In late 1919 a royal commission investigated the coal-saving railway timetable that had been introduced in July that year. The commission reported that ‘the curtailment to train services’ was brought about solely by the shortage of coal, and outlined the reasons for that shortage.

The 1919 coal shortage

When the First World War broke out New Zealand was still very much dependent on coal. As well as being widely used for heating and cooking, coal powered the railways and shipping, which were the main means of transporting goods and people throughout the country. It also powered gas and steam plants, which generated electricity for many households and industries. Difficulties maintaining a sufficient supply of coal for these services began almost immediately after the declaration of war. Internal production was disrupted by a shortage of miners and strike action, while supplies could not be imported due to a shortage of shipping and heavy demand in other countries. The problems maintaining supply were compounded by an increase in demand for coal from the military. After the influenza pandemic struck New Zealand in October 1918 the coal shortage worsened. Mining areas were badly affected, leaving the workforce even more depleted, and quarantine regulations further disrupted shipping.

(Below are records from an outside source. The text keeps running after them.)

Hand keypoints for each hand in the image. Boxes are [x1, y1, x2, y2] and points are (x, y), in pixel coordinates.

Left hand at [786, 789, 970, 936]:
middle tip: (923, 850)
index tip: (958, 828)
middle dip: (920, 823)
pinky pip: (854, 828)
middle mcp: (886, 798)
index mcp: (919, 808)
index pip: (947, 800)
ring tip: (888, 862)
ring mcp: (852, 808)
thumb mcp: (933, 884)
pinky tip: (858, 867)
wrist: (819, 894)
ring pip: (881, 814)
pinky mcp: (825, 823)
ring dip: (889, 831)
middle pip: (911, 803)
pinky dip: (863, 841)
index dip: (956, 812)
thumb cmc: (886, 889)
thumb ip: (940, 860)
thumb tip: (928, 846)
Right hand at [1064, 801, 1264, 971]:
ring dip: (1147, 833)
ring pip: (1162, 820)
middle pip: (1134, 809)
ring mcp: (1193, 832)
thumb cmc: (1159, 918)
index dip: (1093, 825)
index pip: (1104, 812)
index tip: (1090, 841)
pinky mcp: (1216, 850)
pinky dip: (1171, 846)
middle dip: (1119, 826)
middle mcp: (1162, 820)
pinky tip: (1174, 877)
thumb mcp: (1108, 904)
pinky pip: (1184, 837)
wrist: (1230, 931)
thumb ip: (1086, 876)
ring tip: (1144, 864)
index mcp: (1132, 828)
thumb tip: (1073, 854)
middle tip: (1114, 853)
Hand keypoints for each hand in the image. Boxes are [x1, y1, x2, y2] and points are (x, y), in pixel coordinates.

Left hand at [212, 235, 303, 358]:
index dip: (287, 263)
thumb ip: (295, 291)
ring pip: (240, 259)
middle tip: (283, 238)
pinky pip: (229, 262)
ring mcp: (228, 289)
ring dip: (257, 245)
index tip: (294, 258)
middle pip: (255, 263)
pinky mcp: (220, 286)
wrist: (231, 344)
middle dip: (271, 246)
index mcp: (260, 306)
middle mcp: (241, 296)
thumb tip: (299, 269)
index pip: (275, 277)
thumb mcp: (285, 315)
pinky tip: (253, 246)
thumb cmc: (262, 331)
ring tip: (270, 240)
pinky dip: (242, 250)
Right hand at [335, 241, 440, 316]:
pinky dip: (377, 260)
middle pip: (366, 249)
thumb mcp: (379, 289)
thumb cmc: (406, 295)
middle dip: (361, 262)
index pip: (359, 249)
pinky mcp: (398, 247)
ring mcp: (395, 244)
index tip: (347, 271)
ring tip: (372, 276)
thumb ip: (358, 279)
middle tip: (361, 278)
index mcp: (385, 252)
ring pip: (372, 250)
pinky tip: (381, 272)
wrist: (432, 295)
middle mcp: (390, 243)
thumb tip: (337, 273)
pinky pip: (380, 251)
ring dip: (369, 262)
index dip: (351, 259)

In late June 1919 the government introduced a number of measures to address the worsening coal crisis. The working hours of public servants were reduced in order to save coal used for heating, and restrictions were placed on coal consumption during the peace celebrations planned for July 1919. But the most severe measure was a coal-saving railway timetable that saw train services cut to the bare minimum. The timetable came into force on 2 July and continued to operate until 27 September, by which time coal supplies were improving. But it was December 1919 before a full pre-war timetable was reintroduced.